**Problem description:**
Please restate the entries below word for word, leaving out any pictures.

-------- Provided entries --------

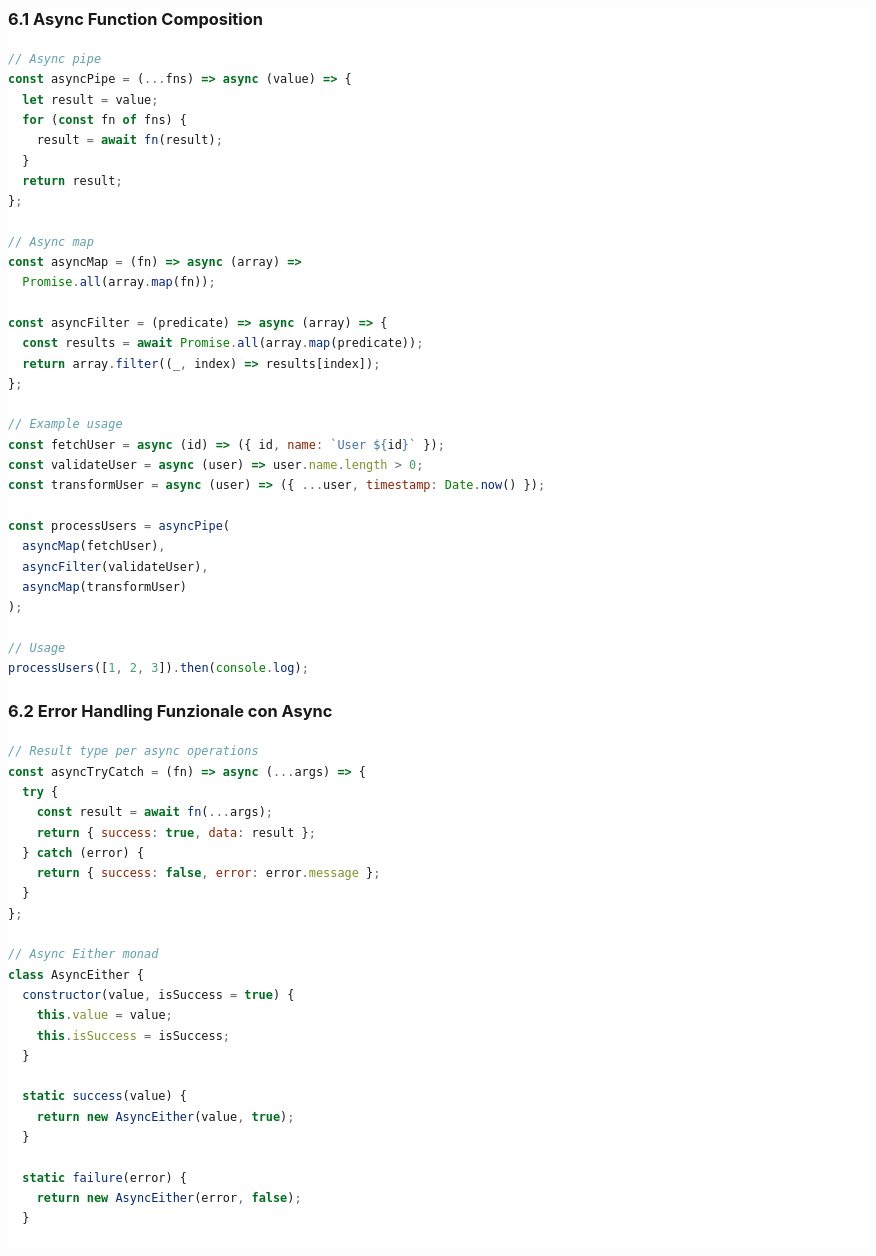 ### 6.1 Async Function Composition

```javascript
// Async pipe
const asyncPipe = (...fns) => async (value) => {
  let result = value;
  for (const fn of fns) {
    result = await fn(result);
  }
  return result;
};

// Async map
const asyncMap = (fn) => async (array) => 
  Promise.all(array.map(fn));

const asyncFilter = (predicate) => async (array) => {
  const results = await Promise.all(array.map(predicate));
  return array.filter((_, index) => results[index]);
};

// Example usage
const fetchUser = async (id) => ({ id, name: `User ${id}` });
const validateUser = async (user) => user.name.length > 0;
const transformUser = async (user) => ({ ...user, timestamp: Date.now() });

const processUsers = asyncPipe(
  asyncMap(fetchUser),
  asyncFilter(validateUser),
  asyncMap(transformUser)
);

// Usage
processUsers([1, 2, 3]).then(console.log);
```

### 6.2 Error Handling Funzionale con Async

```javascript
// Result type per async operations
const asyncTryCatch = (fn) => async (...args) => {
  try {
    const result = await fn(...args);
    return { success: true, data: result };
  } catch (error) {
    return { success: false, error: error.message };
  }
};

// Async Either monad
class AsyncEither {
  constructor(value, isSuccess = true) {
    this.value = value;
    this.isSuccess = isSuccess;
  }
  
  static success(value) {
    return new AsyncEither(value, true);
  }
  
  static failure(error) {
    return new AsyncEither(error, false);
  }
  
```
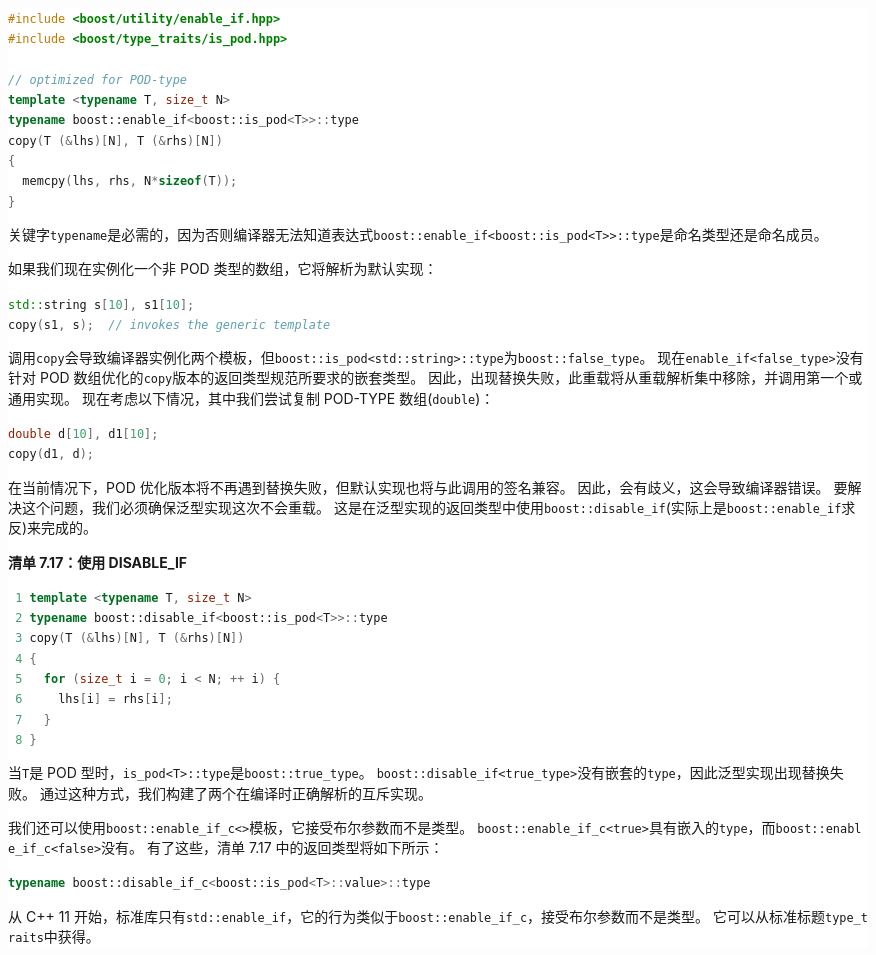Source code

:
 ```cpp
#include <boost/utility/enable_if.hpp>
#include <boost/type_traits/is_pod.hpp>

// optimized for POD-type
template <typename T, size_t N>
typename boost::enable_if<boost::is_pod<T>>::type
copy(T (&lhs)[N], T (&rhs)[N])
{
  memcpy(lhs, rhs, N*sizeof(T));
}
```

关键字`typename`是必需的，因为否则编译器无法知道表达式`boost::enable_if<boost::is_pod<T>>::type`是命名类型还是命名成员。

如果我们现在实例化一个非 POD 类型的数组，它将解析为默认实现：

```cpp
std::string s[10], s1[10];
copy(s1, s);  // invokes the generic template
```

调用`copy`会导致编译器实例化两个模板，但`boost::is_pod<std::string>::type`为`boost::false_type`。 现在`enable_if<false_type>`没有针对 POD 数组优化的`copy`版本的返回类型规范所要求的嵌套类型。 因此，出现替换失败，此重载将从重载解析集中移除，并调用第一个或通用实现。 现在考虑以下情况，其中我们尝试复制 POD-TYPE 数组(`double`)：

```cpp
double d[10], d1[10];
copy(d1, d);
```

在当前情况下，POD 优化版本将不再遇到替换失败，但默认实现也将与此调用的签名兼容。 因此，会有歧义，这会导致编译器错误。 要解决这个问题，我们必须确保泛型实现这次不会重载。 这是在泛型实现的返回类型中使用`boost::disable_if`(实际上是`boost::enable_if`求反)来完成的。

**清单 7.17：使用 DISABLE_IF**

```cpp
 1 template <typename T, size_t N>
 2 typename boost::disable_if<boost::is_pod<T>>::type
 3 copy(T (&lhs)[N], T (&rhs)[N])
 4 {
 5   for (size_t i = 0; i < N; ++ i) {
 6     lhs[i] = rhs[i];
 7   }
 8 }
```

当`T`是 POD 型时，`is_pod<T>::type`是`boost::true_type`。 `boost::disable_if<true_type>`没有嵌套的`type`，因此泛型实现出现替换失败。 通过这种方式，我们构建了两个在编译时正确解析的互斥实现。

我们还可以使用`boost::enable_if_c<>`模板，它接受布尔参数而不是类型。 `boost::enable_if_c<true>`具有嵌入的`type`，而`boost::enable_if_c<false>`没有。 有了这些，清单 7.17 中的返回类型将如下所示：

```cpp
typename boost::disable_if_c<boost::is_pod<T>::value>::type
```

从 C++ 11 开始，标准库只有`std::enable_if`，它的行为类似于`boost::enable_if_c`，接受布尔参数而不是类型。 它可以从标准标题`type_traits`中获得。
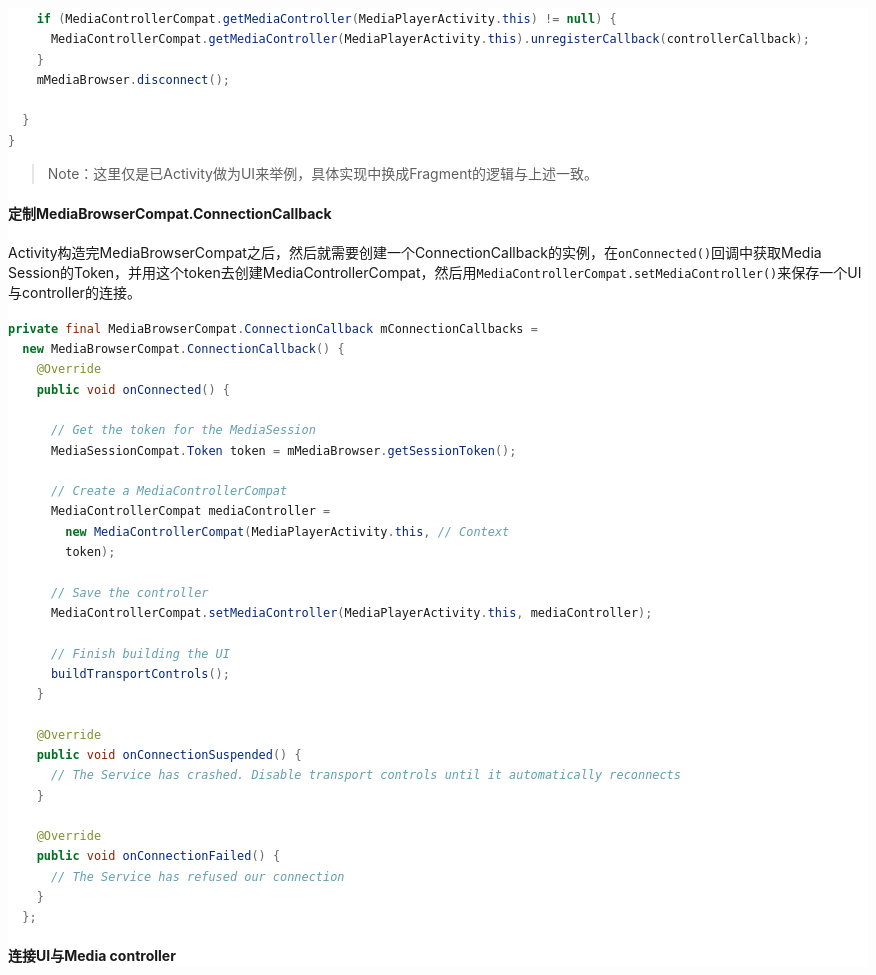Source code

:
 ```java
    if (MediaControllerCompat.getMediaController(MediaPlayerActivity.this) != null) {
      MediaControllerCompat.getMediaController(MediaPlayerActivity.this).unregisterCallback(controllerCallback);
    }
    mMediaBrowser.disconnect();

  }
}
```

> Note：这里仅是已Activity做为UI来举例，具体实现中换成Fragment的逻辑与上述一致。

#### 定制MediaBrowserCompat.ConnectionCallback

Activity构造完MediaBrowserCompat之后，然后就需要创建一个ConnectionCallback的实例，在`onConnected()`回调中获取Media Session的Token，并用这个token去创建MediaControllerCompat，然后用`MediaControllerCompat.setMediaController()`来保存一个UI与controller的连接。

```java
private final MediaBrowserCompat.ConnectionCallback mConnectionCallbacks =
  new MediaBrowserCompat.ConnectionCallback() {
    @Override
    public void onConnected() {

      // Get the token for the MediaSession
      MediaSessionCompat.Token token = mMediaBrowser.getSessionToken();

      // Create a MediaControllerCompat
      MediaControllerCompat mediaController =
        new MediaControllerCompat(MediaPlayerActivity.this, // Context
        token);

      // Save the controller
      MediaControllerCompat.setMediaController(MediaPlayerActivity.this, mediaController);

      // Finish building the UI
      buildTransportControls();
    }

    @Override
    public void onConnectionSuspended() {
      // The Service has crashed. Disable transport controls until it automatically reconnects
    }

    @Override
    public void onConnectionFailed() {
      // The Service has refused our connection
    }
  };
```

#### 连接UI与Media controller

--------

**Expected output:**
 ### 6.1 Async Function Composition

```javascript
// Async pipe
const asyncPipe = (...fns) => async (value) => {
  let result = value;
  for (const fn of fns) {
    result = await fn(result);
  }
  return result;
};

// Async map
const asyncMap = (fn) => async (array) => 
  Promise.all(array.map(fn));

const asyncFilter = (predicate) => async (array) => {
  const results = await Promise.all(array.map(predicate));
  return array.filter((_, index) => results[index]);
};

// Example usage
const fetchUser = async (id) => ({ id, name: `User ${id}` });
const validateUser = async (user) => user.name.length > 0;
const transformUser = async (user) => ({ ...user, timestamp: Date.now() });

const processUsers = asyncPipe(
  asyncMap(fetchUser),
  asyncFilter(validateUser),
  asyncMap(transformUser)
);

// Usage
processUsers([1, 2, 3]).then(console.log);
```

### 6.2 Error Handling Funzionale con Async

```javascript
// Result type per async operations
const asyncTryCatch = (fn) => async (...args) => {
  try {
    const result = await fn(...args);
    return { success: true, data: result };
  } catch (error) {
    return { success: false, error: error.message };
  }
};

// Async Either monad
class AsyncEither {
  constructor(value, isSuccess = true) {
    this.value = value;
    this.isSuccess = isSuccess;
  }
  
  static success(value) {
    return new AsyncEither(value, true);
  }
  
  static failure(error) {
    return new AsyncEither(error, false);
  }
  
```
Source code

:
 ```cpp
#include <boost/utility/enable_if.hpp>
#include <boost/type_traits/is_pod.hpp>

// optimized for POD-type
template <typename T, size_t N>
typename boost::enable_if<boost::is_pod<T>>::type
copy(T (&lhs)[N], T (&rhs)[N])
{
  memcpy(lhs, rhs, N*sizeof(T));
}
```

关键字`typename`是必需的，因为否则编译器无法知道表达式`boost::enable_if<boost::is_pod<T>>::type`是命名类型还是命名成员。

如果我们现在实例化一个非 POD 类型的数组，它将解析为默认实现：

```cpp
std::string s[10], s1[10];
copy(s1, s);  // invokes the generic template
```

调用`copy`会导致编译器实例化两个模板，但`boost::is_pod<std::string>::type`为`boost::false_type`。 现在`enable_if<false_type>`没有针对 POD 数组优化的`copy`版本的返回类型规范所要求的嵌套类型。 因此，出现替换失败，此重载将从重载解析集中移除，并调用第一个或通用实现。 现在考虑以下情况，其中我们尝试复制 POD-TYPE 数组(`double`)：

```cpp
double d[10], d1[10];
copy(d1, d);
```

在当前情况下，POD 优化版本将不再遇到替换失败，但默认实现也将与此调用的签名兼容。 因此，会有歧义，这会导致编译器错误。 要解决这个问题，我们必须确保泛型实现这次不会重载。 这是在泛型实现的返回类型中使用`boost::disable_if`(实际上是`boost::enable_if`求反)来完成的。

**清单 7.17：使用 DISABLE_IF**

```cpp
 1 template <typename T, size_t N>
 2 typename boost::disable_if<boost::is_pod<T>>::type
 3 copy(T (&lhs)[N], T (&rhs)[N])
 4 {
 5   for (size_t i = 0; i < N; ++ i) {
 6     lhs[i] = rhs[i];
 7   }
 8 }
```

当`T`是 POD 型时，`is_pod<T>::type`是`boost::true_type`。 `boost::disable_if<true_type>`没有嵌套的`type`，因此泛型实现出现替换失败。 通过这种方式，我们构建了两个在编译时正确解析的互斥实现。

我们还可以使用`boost::enable_if_c<>`模板，它接受布尔参数而不是类型。 `boost::enable_if_c<true>`具有嵌入的`type`，而`boost::enable_if_c<false>`没有。 有了这些，清单 7.17 中的返回类型将如下所示：

```cpp
typename boost::disable_if_c<boost::is_pod<T>::value>::type
```

从 C++ 11 开始，标准库只有`std::enable_if`，它的行为类似于`boost::enable_if_c`，接受布尔参数而不是类型。 它可以从标准标题`type_traits`中获得。
Source code

:
 ```java
    if (MediaControllerCompat.getMediaController(MediaPlayerActivity.this) != null) {
      MediaControllerCompat.getMediaController(MediaPlayerActivity.this).unregisterCallback(controllerCallback);
    }
    mMediaBrowser.disconnect();

  }
}
```

> Note：这里仅是已Activity做为UI来举例，具体实现中换成Fragment的逻辑与上述一致。

#### 定制MediaBrowserCompat.ConnectionCallback

Activity构造完MediaBrowserCompat之后，然后就需要创建一个ConnectionCallback的实例，在`onConnected()`回调中获取Media Session的Token，并用这个token去创建MediaControllerCompat，然后用`MediaControllerCompat.setMediaController()`来保存一个UI与controller的连接。

```java
private final MediaBrowserCompat.ConnectionCallback mConnectionCallbacks =
  new MediaBrowserCompat.ConnectionCallback() {
    @Override
    public void onConnected() {

      // Get the token for the MediaSession
      MediaSessionCompat.Token token = mMediaBrowser.getSessionToken();

      // Create a MediaControllerCompat
      MediaControllerCompat mediaController =
        new MediaControllerCompat(MediaPlayerActivity.this, // Context
        token);

      // Save the controller
      MediaControllerCompat.setMediaController(MediaPlayerActivity.this, mediaController);

      // Finish building the UI
      buildTransportControls();
    }

    @Override
    public void onConnectionSuspended() {
      // The Service has crashed. Disable transport controls until it automatically reconnects
    }

    @Override
    public void onConnectionFailed() {
      // The Service has refused our connection
    }
  };
```

#### 连接UI与Media controller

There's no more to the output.